PHP functions to convert markup efficiently [message #183811] |
Thu, 21 November 2013 18:30 |
James Harris
Messages: 11 Registered: November 2013
Karma: 0
|
Junior Member |
|
|
I am looking for a way to mark up text in a way that PHP would be able to
efficiently and quickly convert to HTML.
I could either use an existing markup language or design a new one but I
wanted to know of which PHP functions would be ideal to use to process it
most efficiently. To a large extent that will guide the choice of markup
tags if I have to design it myself.
For example, it looks like I could choose between PHP's expand(), fgets()
and regular expression handling.
Of course, implemenations may differ slightly but, on average, are there
certain PHP approaches that could be expected to be faster than others? What
is the accepted wisdom?
James
|
|
|
|
|
|
Re: PHP functions to convert markup efficiently [message #183815 is a reply to message #183813] |
Thu, 21 November 2013 19:10 |
Christoph Michael Bec
Messages: 207 Registered: June 2013
Karma: 0
|
Senior Member |
|
|
James Harris wrote:
> "The Natural Philosopher" <tnp(at)invalid(dot)invalid> wrote in message
> news:l6lk04$e54$1(at)news(dot)albasani(dot)net...
>> On 21/11/13 18:30, James Harris wrote:
>>> I am looking for a way to mark up text in a way that PHP would be able to
>>> efficiently and quickly convert to HTML.
>>>
>>
>> mark the text up with HTML!
>
> No good. Too complex to vet, not secure (people other than me could add
> markup)
There are tools which help with this, e.g. <http://htmlpurifier.org/>.
> and would not allow enhanced functions that I anticipate needing to
> add. It needs to be markup I can control.

+ + + +

-- Task details --
Answer these questions about the forum thread above:
1. Which PHP options does James Harris list as possible choices for processing the markup?
2. What reasons does James Harris give for rejecting plain HTML as the markup?
3. What tool does Christoph Michael Bec point to?

-- Data extracted from a collection --
+ + + +

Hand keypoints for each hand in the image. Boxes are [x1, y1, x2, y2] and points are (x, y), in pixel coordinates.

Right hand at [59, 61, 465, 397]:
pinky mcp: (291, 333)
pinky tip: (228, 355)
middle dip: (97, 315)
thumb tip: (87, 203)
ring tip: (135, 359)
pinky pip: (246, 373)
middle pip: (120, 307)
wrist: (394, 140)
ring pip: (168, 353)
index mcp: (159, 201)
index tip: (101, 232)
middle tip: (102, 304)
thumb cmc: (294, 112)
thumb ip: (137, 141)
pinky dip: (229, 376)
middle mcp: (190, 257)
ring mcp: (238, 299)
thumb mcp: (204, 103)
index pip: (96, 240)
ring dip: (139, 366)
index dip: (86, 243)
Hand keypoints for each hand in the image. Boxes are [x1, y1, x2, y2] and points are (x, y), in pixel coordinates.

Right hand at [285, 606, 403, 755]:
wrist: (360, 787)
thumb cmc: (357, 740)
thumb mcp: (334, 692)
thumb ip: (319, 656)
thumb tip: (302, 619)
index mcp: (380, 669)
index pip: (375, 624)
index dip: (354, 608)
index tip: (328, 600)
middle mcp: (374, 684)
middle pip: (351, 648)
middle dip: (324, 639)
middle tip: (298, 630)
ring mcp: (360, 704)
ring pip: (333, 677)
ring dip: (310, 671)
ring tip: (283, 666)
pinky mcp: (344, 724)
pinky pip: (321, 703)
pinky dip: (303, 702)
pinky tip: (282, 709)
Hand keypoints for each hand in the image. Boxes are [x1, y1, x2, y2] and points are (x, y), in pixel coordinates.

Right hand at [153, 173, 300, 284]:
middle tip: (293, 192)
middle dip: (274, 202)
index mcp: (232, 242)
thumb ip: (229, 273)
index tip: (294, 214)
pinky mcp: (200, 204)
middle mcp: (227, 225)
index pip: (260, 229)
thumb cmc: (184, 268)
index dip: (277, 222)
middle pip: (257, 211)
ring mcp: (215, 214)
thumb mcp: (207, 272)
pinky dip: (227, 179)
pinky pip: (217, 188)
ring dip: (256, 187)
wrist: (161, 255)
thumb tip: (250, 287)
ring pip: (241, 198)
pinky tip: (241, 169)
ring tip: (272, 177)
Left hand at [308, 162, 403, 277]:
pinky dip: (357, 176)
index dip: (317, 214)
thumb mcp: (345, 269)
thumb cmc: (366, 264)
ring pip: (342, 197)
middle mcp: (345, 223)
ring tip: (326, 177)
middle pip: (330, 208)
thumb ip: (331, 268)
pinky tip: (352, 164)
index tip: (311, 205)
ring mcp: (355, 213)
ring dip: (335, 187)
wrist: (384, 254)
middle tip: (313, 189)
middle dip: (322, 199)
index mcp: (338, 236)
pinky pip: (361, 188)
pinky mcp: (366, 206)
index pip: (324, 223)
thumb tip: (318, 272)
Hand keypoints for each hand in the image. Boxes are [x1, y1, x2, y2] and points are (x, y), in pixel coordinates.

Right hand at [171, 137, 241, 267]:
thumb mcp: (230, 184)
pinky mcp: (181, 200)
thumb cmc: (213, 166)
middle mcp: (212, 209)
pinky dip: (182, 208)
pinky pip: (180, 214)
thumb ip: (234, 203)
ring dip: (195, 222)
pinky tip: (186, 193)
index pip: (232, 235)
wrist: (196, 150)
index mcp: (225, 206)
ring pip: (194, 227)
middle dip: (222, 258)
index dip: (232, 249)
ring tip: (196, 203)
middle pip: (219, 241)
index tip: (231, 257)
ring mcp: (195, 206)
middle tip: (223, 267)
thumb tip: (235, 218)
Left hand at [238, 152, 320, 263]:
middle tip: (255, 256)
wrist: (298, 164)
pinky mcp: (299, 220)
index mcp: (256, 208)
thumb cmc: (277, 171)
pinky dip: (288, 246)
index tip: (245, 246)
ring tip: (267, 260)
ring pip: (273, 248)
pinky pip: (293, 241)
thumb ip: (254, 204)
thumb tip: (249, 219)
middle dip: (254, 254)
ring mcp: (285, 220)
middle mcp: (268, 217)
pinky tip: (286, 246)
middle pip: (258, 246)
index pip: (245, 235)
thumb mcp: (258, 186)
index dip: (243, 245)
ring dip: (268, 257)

+ + + +

-- Problem solution --
1. PHP's expand(), fgets(), and regular expression handling.
2. It is too complex to vet, it is not secure because people other than him could add markup, and it would not allow the enhanced functions he expects to need.
3. http://htmlpurifier.org/